**Work instruction**
Would you please copy all of the data exactly, skipping the images?

**Data shown**
[Start of Attachment]
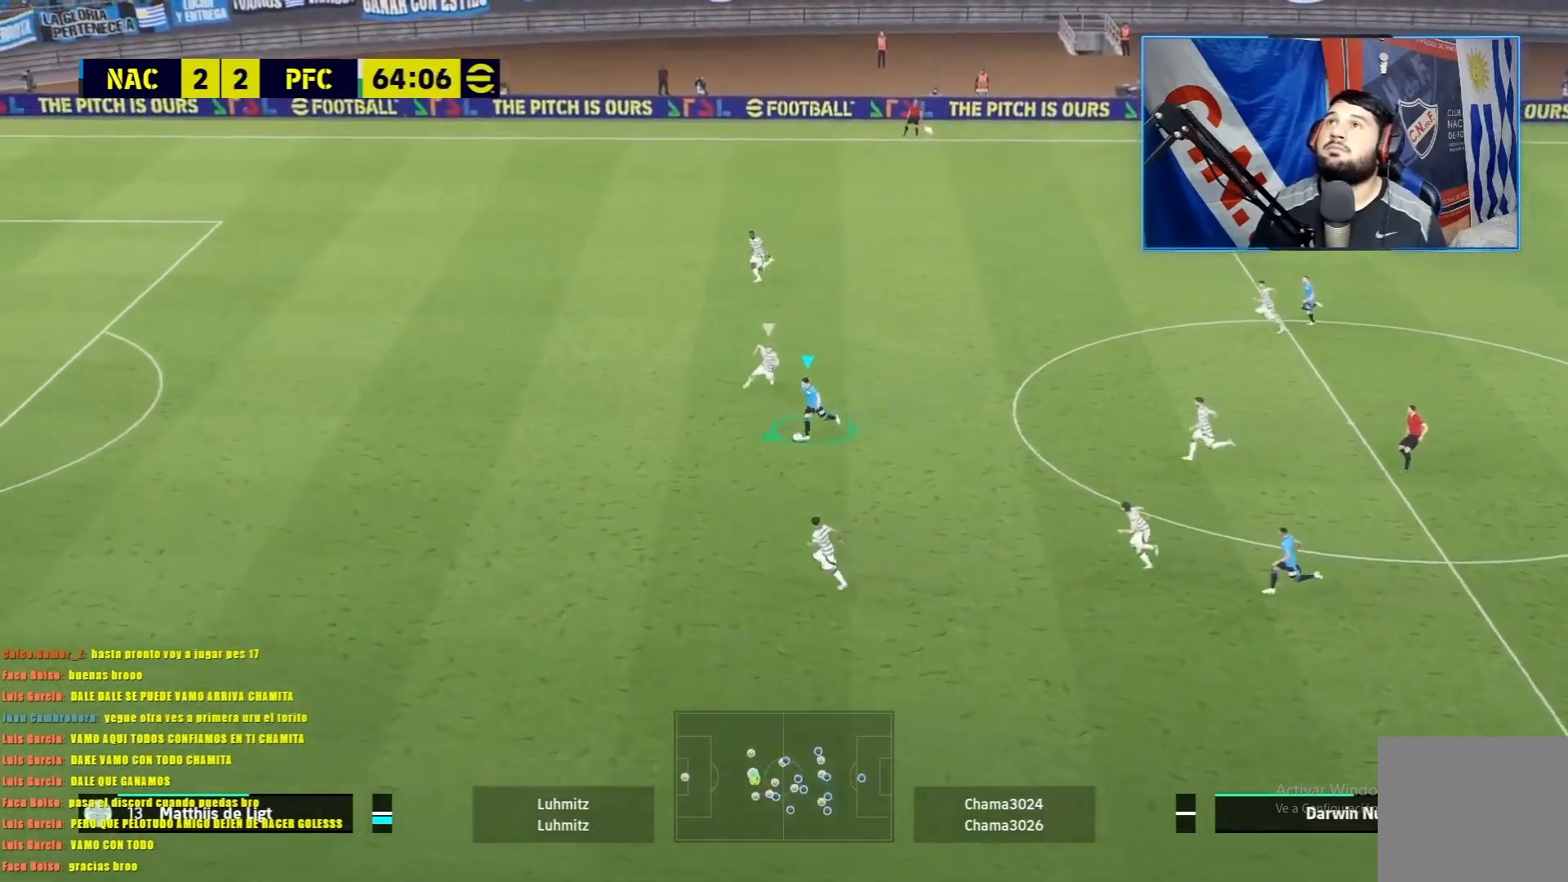
{"buttons": ["R1"], "left_stick": "left", "events": []}
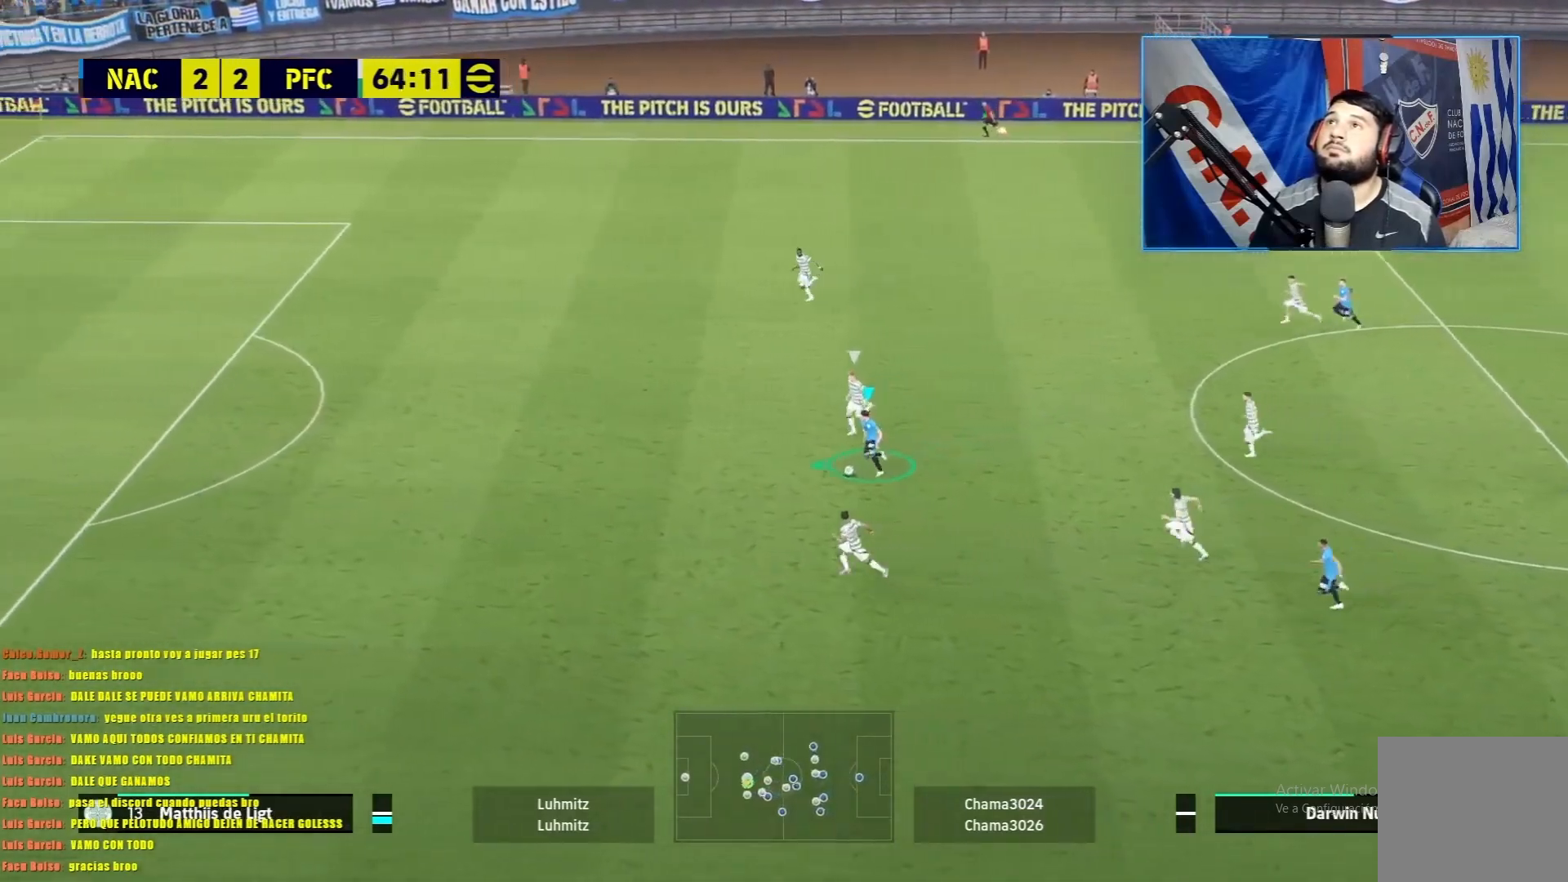
{"buttons": ["R1"], "left_stick": "left", "events": []}
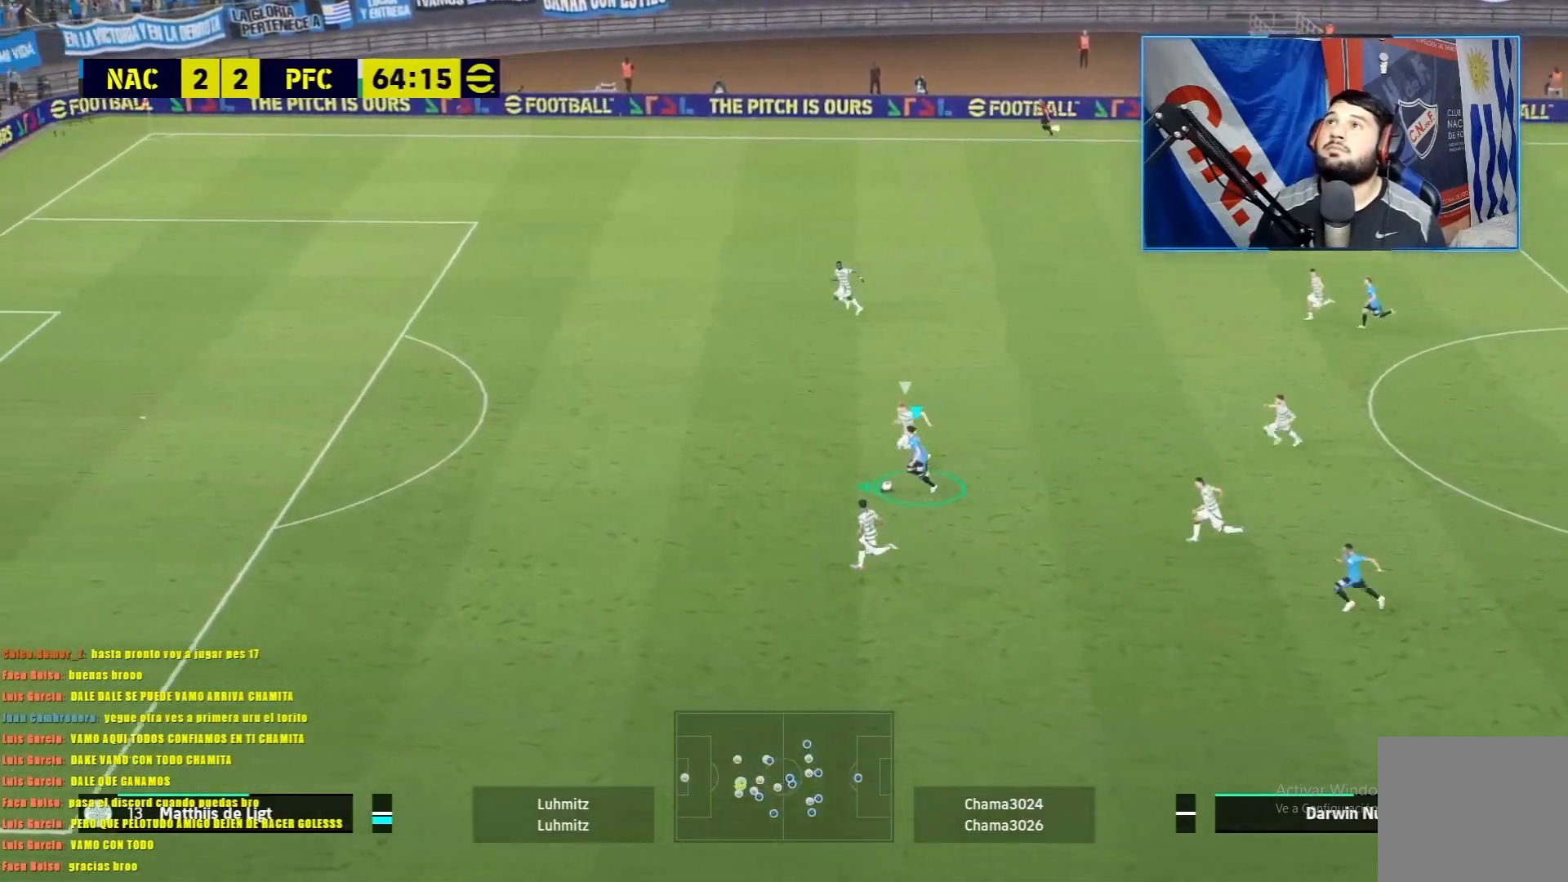
{"buttons": ["R1"], "left_stick": "left", "events": []}
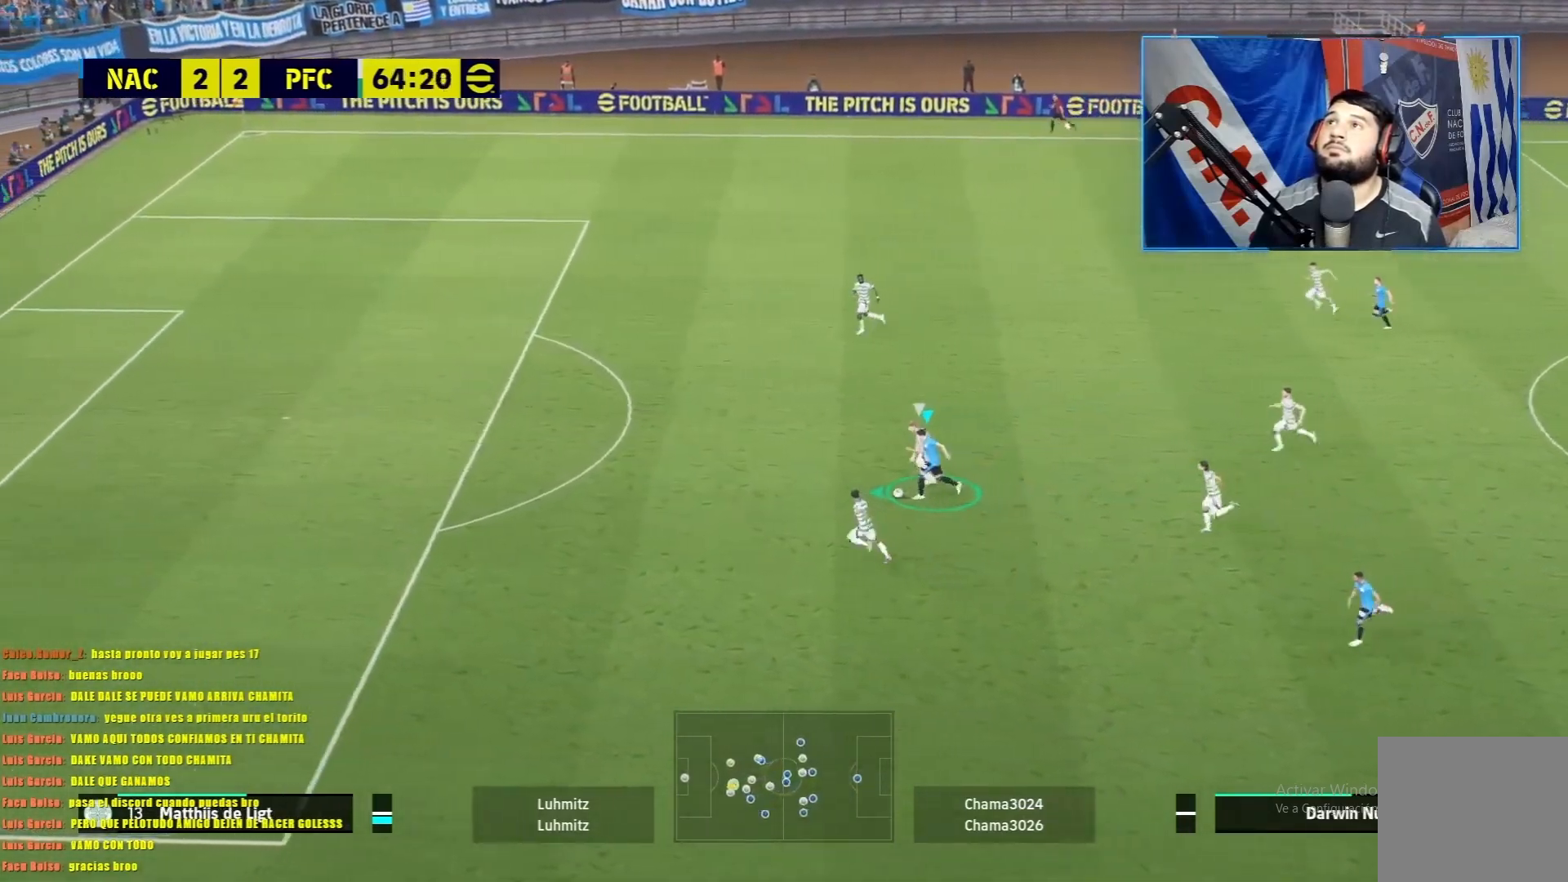
{"buttons": ["R1"], "left_stick": "down-left", "events": [[134, "left_stick", "down-left"]]}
[End of Attachment]
**Reply**
{"buttons": ["R1"], "left_stick": "left", "events": []}
{"buttons": ["R1"], "left_stick": "left", "events": []}
{"buttons": ["R1"], "left_stick": "left", "events": []}
{"buttons": ["R1"], "left_stick": "down-left", "events": [[134, "left_stick", "down-left"]]}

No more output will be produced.